Now the thing is that I moved away from my mother at 17 and I would have camped out under a bridge rather than ever lived in her house again. But also, back in those days there was cheap rent. My son had a full-time job and would have been spending more than 3/4 of his income on rent at the cheapest places. (Seriously, I think he probably could find some little cheap hellhole, that’s what I did. Roaches, nasty shared bathroom, terrible neighborhood. But it was not my mother’s house, and that made all the difference.) One of the reasons I moved to Denver was that it had cheap rent. (The other reason was that it was 1000 miles from my mother.)

However, I think if he really looked, he could find a place. He could get a roommate. Several roommates. So, I say your friend should kick the kid out, and I say also that my husband and I should kick our kid out.

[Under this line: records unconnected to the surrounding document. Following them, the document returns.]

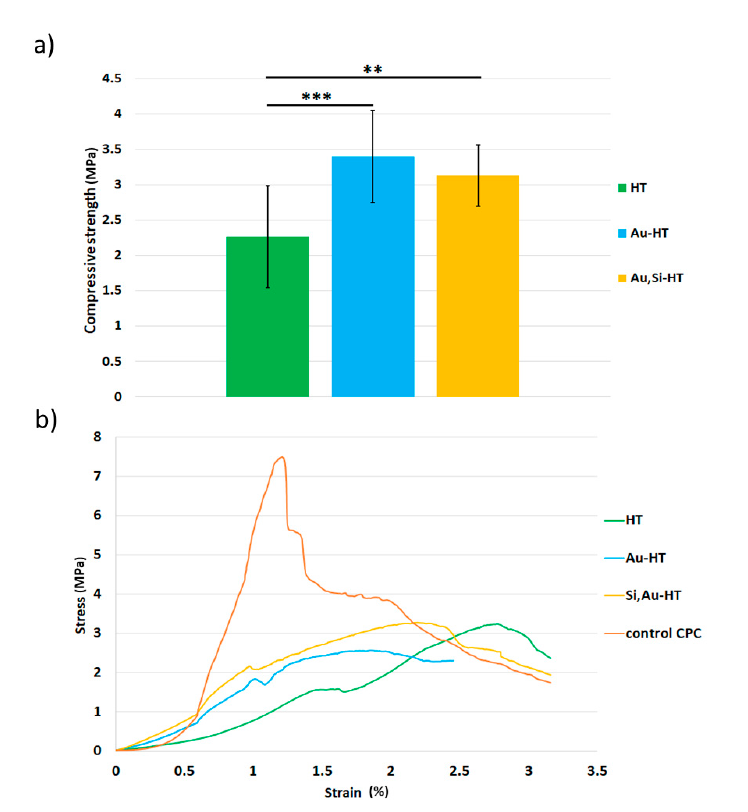
Figure 2. The compressive strength ( a ) and compressive stress–strain curves ( b ) of biomicroconcretes 7 days after setting and hardening. Control CPC- α TCP-based bone cements without granules. Statistically significant differences indicated by ** p ≤ 0.01 and *** p ≤ 0.001.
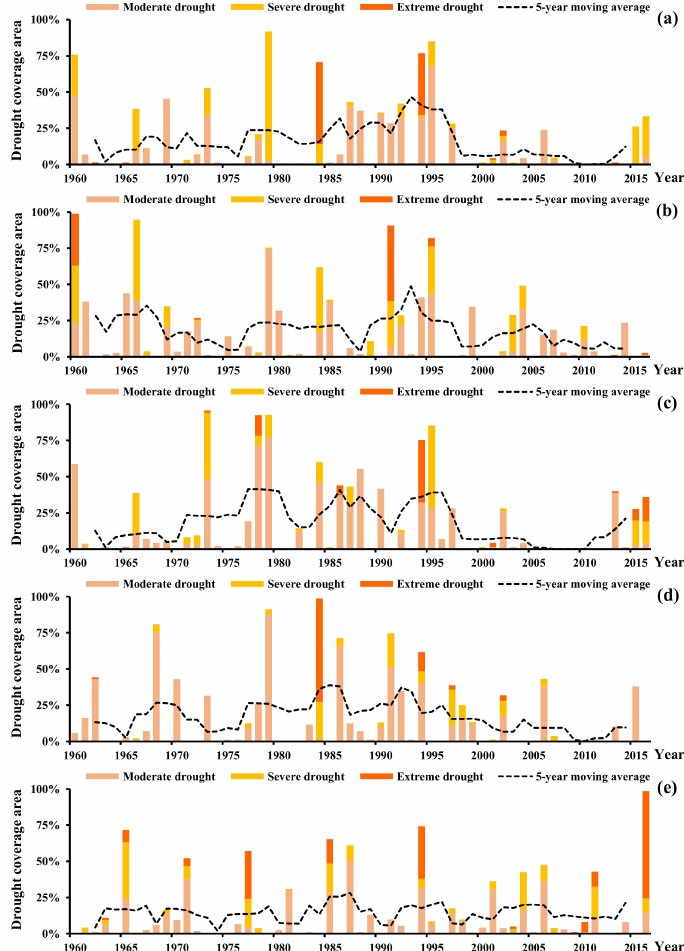
Figure 6. Percentages of drought affected areas for ( a ) year; ( b ) spring; ( c ) summer; ( d ) autumn; ( e ) winter.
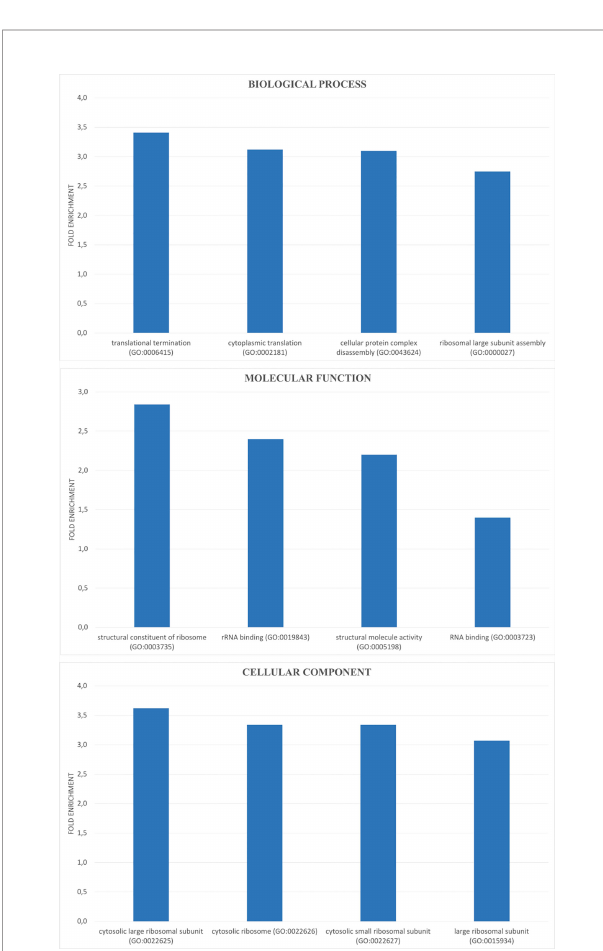
FIGURE 2 | GO enrichment analysis of DEGs. DEGs were analyzed for enrichment in three GO ontologies (biological process, cellular component, and molecular function) and the top 4 over-represented for each category are shown as blue bar with the corresponding GO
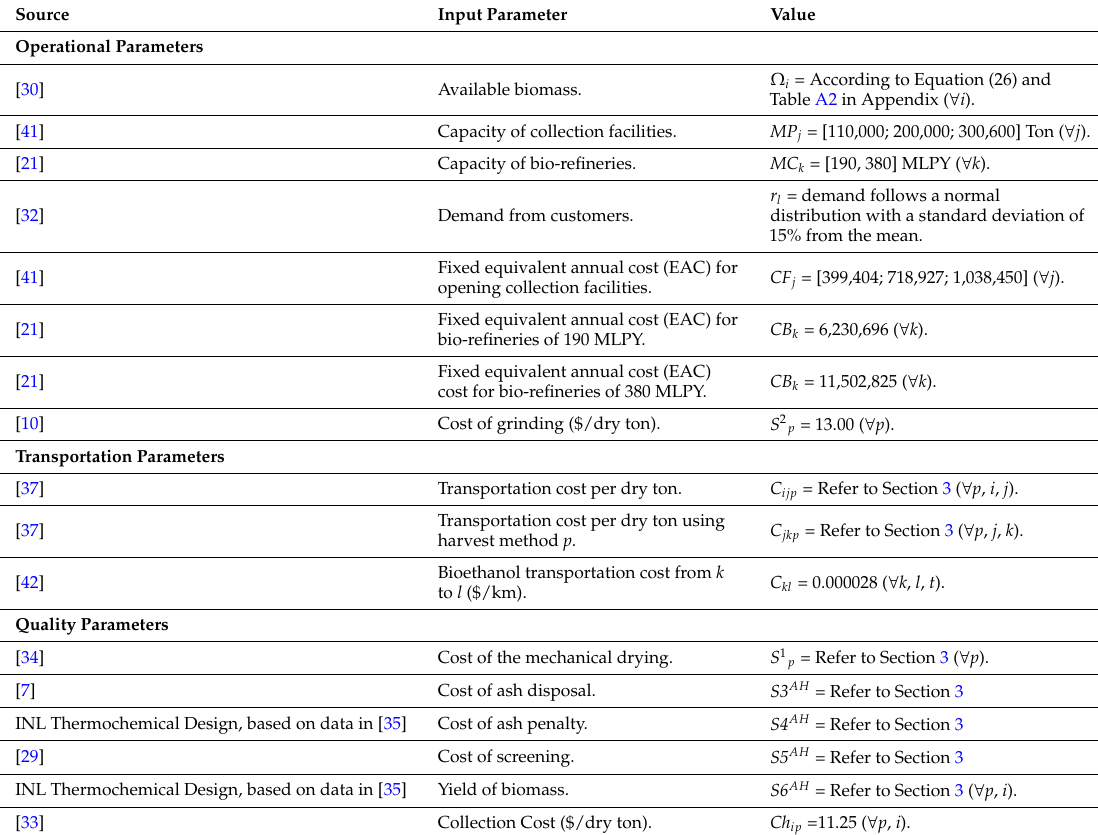
Table A1 summarizes the parameters used in the case study and their sources. Table A1. List of input parameters for the BioSC-COQ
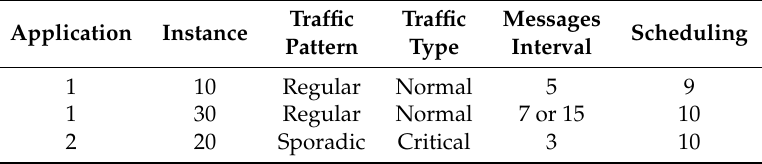
Table 6. Scheduling for DYNASTI for the Adaptive Interval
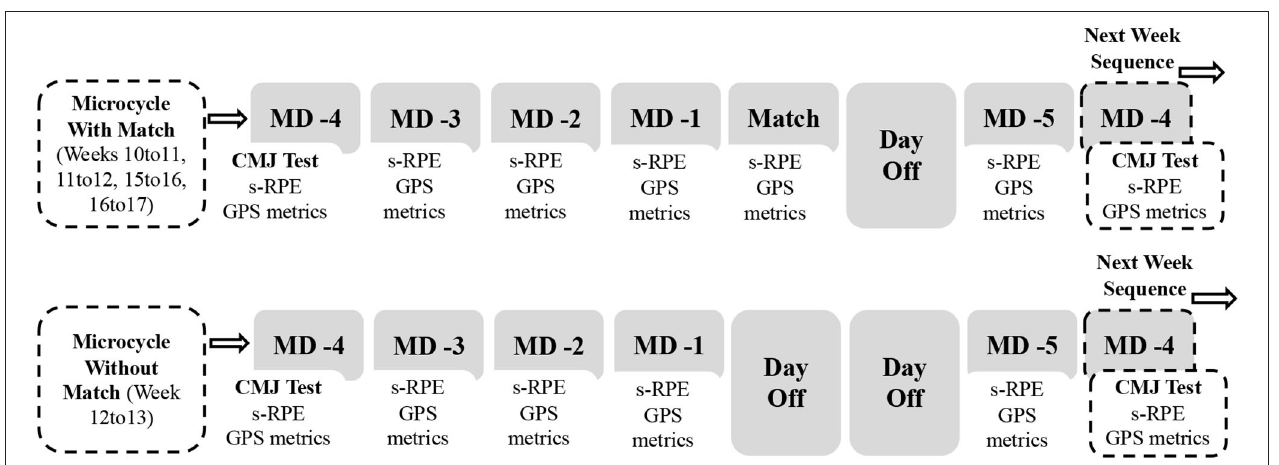
FIGURE 1 | Representation of a weekly data collection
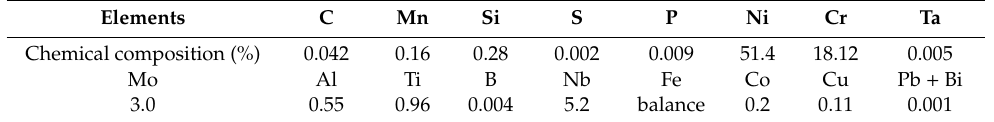
Table 1. Chemical composition of Inconel 718 material.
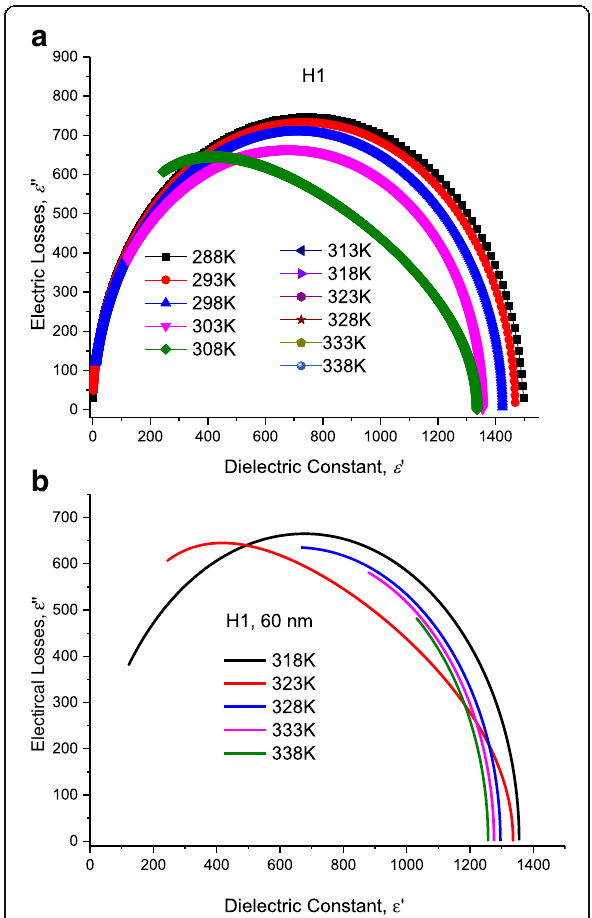
Fig. 23 Cole-Cole graph: dependence of electric losses as a function of dielectric constant for the charges at the interface between electrode and DNA (H1) at different temperatures. One notices that presence of nearly complete semicircle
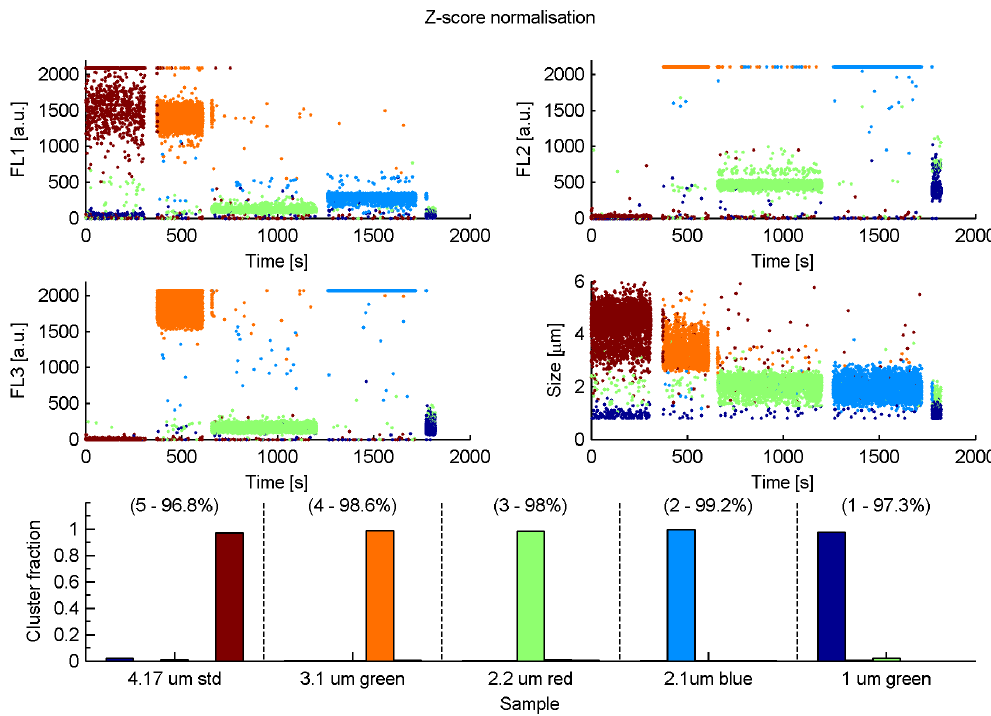
Figure 4. Same as Fig. 3 but for Ward linkage and z -score normalisation.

But we haven’t done it yet.

So no, your thinking isn’t overly harsh. I do think parents shouldn’t send their kids to jail (assault was mentioned) because jail for a 20-something is pretty much a ticket to the permanent underclass.

Mom could use some therapy on that herself (or some sort of pastor, whichever she prefers). There’s two possible reactions to a mother like that: “run away as far and as fast as you can” and “let Mommy keep her hands under your armpits while lashing out at her for ‘holding you down’”. Daughter has clearly chosen the second path.
ETA: Hilarity, boundaries. You set them with your Mom, now you need to set them with your son and (the hard part) hold on to them.

OP says she’s got a job (and as a college grad, presumably a decent and secure job). There doesn’t seem to be any reason she hasn’t got her own place, other than she can sponge off her parents, so she does.

Agree with the people saying mum and family need some therapy.

That threat of suicide is terrifying though. My daughter did something very half-arsed at 15, and the thought she might do it again, might do it more thoroughly this time, was constant, and interfered with all my decision-making around her.

The answer is obvious, but I doubt Sally will follow through.
And it’s worth noting, Sally can’t just kick Kate out. She will need to go to the courthouse and file for eviction.

I’m not a counseling kinda guy, but this seems like a situation where family counseling is warranted. That and maybe steer Kate into Roller Derby.